[Passage provided]:
Palestinian and Israeli activists on what peace means to them

Eran Nissan (left) is the CEO of Mehazkim, an Israeli progressive movement, and Wasim Almasri, (right) is the director of programmes for the Alliance of the Middle East Peace (AMEP)

To mark International Day of Peace on Wednesday 21 September, activists from around the world travelled to Geneva for the annual Peace Talks, to share their experiences and discuss what peace means to them. We met with two activists, Wasim Almasri and Eran Nissan, to hear about their work trying to build peace for a new generation of Palestinians and Israelis.

Peace was never something Wasim Almasri experienced growing up. A third generation Palestinian refugee born in Lebanon, he and his mother fled the civil war in 1983. Raised between Syria and Gaza, his memories of his childhood are fragments; snapshots of his grandmother’s vine tree in their village in southern Lebanon, food vendors in Yarmouk refugee camp in Syria, the feeling of sand between his toes as he played football barefoot with his cousins in their neighbourhood in Gaza.

He only started thinking about peace when his first child was born. He and his family were still living in Gaza and he began working for the Red Cross, witnessing first hand his city turn to ashes under the bombs of Israeli forces. Becoming a father and wanting a better future for his daughter is what led him to become a peace activist.

“I got into peacebuilding because it was part of my reality,” Almasri said. “I had my first daughter when I was living in Gaza, and when I moved to the West Bank it was very difficult to see a clear future for the next generation of Palestinians and Israelis.”

“I wanted to focus on my family and imagine that my daughter, when she grows up, will have a platform to speak her truth and to talk about the issues inside our communities and to discuss what she wants to be,” he said. “Because, obviously, in the Middle East it's difficult for her to be a woman, a Palestinian and a Muslim.”

Experiences of conflict and violence were also what drove Eran Nissan towards peacebuilding. Born and raised in Israel, he became a peace activist because of his time in the Israeli military. Mandatory for Israeli males when they turn 18, Nissan watched his two older brothers undertake three years of military service before spending four years in the special forces himself.

[Required actions]:
1. Rewrite the article on the two peace activists starting at "To mark International" and ending at "neighbourhood in Gaza.", changing "Geneva" to "Vienna".
2. Translate this sentence from the article on the two peace activists into Spanish: "He only started thinking about peace when his first child was born."
3. Carry on the article about the Palestinian and Israeli peace activists from where it stops.

[Records provided]:
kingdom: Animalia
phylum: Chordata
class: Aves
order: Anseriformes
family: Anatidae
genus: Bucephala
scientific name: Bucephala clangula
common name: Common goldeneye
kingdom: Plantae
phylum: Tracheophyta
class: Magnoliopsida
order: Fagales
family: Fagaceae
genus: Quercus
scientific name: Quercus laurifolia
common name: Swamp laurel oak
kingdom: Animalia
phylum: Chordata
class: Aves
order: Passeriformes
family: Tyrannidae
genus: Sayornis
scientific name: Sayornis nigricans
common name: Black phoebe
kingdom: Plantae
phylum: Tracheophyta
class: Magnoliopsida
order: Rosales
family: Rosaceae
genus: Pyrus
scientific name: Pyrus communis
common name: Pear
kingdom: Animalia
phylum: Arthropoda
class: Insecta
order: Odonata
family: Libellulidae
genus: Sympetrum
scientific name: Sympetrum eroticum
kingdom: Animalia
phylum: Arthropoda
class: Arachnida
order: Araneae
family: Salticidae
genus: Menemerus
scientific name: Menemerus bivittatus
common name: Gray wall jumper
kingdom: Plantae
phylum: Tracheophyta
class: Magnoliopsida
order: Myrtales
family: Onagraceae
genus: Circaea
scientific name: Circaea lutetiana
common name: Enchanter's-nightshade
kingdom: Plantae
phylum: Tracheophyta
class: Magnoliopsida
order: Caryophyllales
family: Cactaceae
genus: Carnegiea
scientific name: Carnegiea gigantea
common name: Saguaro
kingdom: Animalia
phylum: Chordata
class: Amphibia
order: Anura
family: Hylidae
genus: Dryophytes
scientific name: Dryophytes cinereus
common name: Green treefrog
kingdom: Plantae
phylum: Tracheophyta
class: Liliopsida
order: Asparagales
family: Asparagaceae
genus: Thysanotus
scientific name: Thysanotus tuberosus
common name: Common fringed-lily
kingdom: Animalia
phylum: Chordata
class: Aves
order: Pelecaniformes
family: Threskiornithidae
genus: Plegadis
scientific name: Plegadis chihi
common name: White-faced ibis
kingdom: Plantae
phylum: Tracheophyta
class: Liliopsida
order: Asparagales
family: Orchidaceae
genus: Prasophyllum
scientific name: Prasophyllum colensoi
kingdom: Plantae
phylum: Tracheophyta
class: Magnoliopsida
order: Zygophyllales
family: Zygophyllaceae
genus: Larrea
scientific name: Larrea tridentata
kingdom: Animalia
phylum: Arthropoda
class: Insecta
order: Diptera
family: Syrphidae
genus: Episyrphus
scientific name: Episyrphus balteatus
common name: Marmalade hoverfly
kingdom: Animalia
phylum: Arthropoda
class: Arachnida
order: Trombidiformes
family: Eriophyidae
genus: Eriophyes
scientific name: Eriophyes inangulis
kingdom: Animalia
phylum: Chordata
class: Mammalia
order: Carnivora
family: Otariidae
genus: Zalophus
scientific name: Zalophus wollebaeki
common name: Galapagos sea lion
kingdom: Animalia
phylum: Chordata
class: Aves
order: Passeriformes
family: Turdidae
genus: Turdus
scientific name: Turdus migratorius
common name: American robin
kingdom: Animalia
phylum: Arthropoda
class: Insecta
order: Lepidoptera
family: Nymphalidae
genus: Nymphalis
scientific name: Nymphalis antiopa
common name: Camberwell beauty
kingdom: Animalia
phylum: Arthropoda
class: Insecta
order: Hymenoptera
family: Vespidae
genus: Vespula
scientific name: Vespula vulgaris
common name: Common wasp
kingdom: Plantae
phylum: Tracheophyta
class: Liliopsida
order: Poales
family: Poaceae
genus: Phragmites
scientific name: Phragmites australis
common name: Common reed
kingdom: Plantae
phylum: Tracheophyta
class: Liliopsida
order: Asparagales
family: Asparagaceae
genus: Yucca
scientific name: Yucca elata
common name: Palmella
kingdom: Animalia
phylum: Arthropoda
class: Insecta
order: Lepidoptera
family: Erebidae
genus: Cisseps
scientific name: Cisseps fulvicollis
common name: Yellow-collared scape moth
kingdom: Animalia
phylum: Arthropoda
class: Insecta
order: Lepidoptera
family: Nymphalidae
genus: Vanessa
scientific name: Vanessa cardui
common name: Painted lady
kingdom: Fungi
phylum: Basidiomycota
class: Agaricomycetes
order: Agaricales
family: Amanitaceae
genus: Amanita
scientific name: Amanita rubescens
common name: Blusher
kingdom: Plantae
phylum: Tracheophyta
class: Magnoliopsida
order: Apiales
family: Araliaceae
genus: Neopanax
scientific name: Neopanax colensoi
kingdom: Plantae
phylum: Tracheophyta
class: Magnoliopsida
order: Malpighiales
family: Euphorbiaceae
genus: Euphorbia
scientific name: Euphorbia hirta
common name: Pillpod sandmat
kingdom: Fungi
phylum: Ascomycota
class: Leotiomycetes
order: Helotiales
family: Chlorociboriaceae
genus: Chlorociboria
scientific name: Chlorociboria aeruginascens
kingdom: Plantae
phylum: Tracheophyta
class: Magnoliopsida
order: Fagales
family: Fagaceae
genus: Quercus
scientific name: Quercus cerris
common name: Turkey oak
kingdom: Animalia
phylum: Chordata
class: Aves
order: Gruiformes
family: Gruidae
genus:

[Answers to each task]:
1.
To mark International Day of Peace on Wednesday 21 September, activists from around the world travelled to Vienna for the annual Peace Talks, to share their experiences and discuss what peace means to them. We met with two activists, Wasim Almasri and Eran Nissan, to hear about their work trying to build peace for a new generation of Palestinians and Israelis.

Peace was never something Wasim Almasri experienced growing up. A third generation Palestinian refugee born in Lebanon, he and his mother fled the civil war in 1983. Raised between Syria and Gaza, his memories of his childhood are fragments; snapshots of his grandmother’s vine tree in their village in southern Lebanon, food vendors in Yarmouk refugee camp in Syria, the feeling of sand between his toes as he played football barefoot with his cousins in their neighbourhood in Gaza.

2. Solo empezó a pensar en la paz cuando nació su primer hijo.

3.
“It left me very angry and confused,” said Nissan. “The things that I was sent to do, the things that I did, but also the people that I lost, pushed me into saying that we need to break the cycle.

“I saw my brothers join the army and lose friends and attend funerals during their military services, and I saw how it affected them,” he said. “I saw this cycle of our generation being sent to kill and be killed.”

Their experiences from both sides of the conflict drove Almasri and Nissan to work towards the shared goal of building a better future for the next generation of Palestinians and Israelis by bringing civil society organisations together to build peace.

As programmes director for the Alliance of Middle East Peace (ALLMEP), Almasri works with a coalition of over 160 organisations in Palestine and Israel that work towards finding a solution to the conflict. He focuses on amplifying the voice of activists on the ground who can work as “change makers inside their communities and are able to be voices of reason and moderation inside Palestinian and Israeli societies”, particularly when violence erupts.

“I view my job as an opportunity to connect different communities in Palestine and Israel and draw links to common interests between young people about the future of the conflict and the future of their society,” he said. “I try to draw on some of the shared values that they can associate with so we can find a common ground for them to have a conversation where they feel not necessarily equal but at least have the same level of understanding, which can humanise the other side.”

Nissan’s organisation Mehazkim focuses on how social media can be harnessed to “build political power and promote a progressive agenda inside Israel”, he explained.

“We're building political power around a lot of issues, but the main issue is anti-occupation and pro-peace,” he said. “We work to push more Israelis that are not very political to take a more active role in resisting the occupation and talking and demanding solutions from our politicians.”

Both Nissan and Almasri also work with international organisations such as B8 of Hope, a Geneva-based non-profit that supports peacebuilding Palestinian and Israeli civil society and grassroots initiatives, and aims to amplify their voices for a global audience.

Both men agree that collaboration between Israeli and Palestinian society is essential if there is any hope of building peace in the future.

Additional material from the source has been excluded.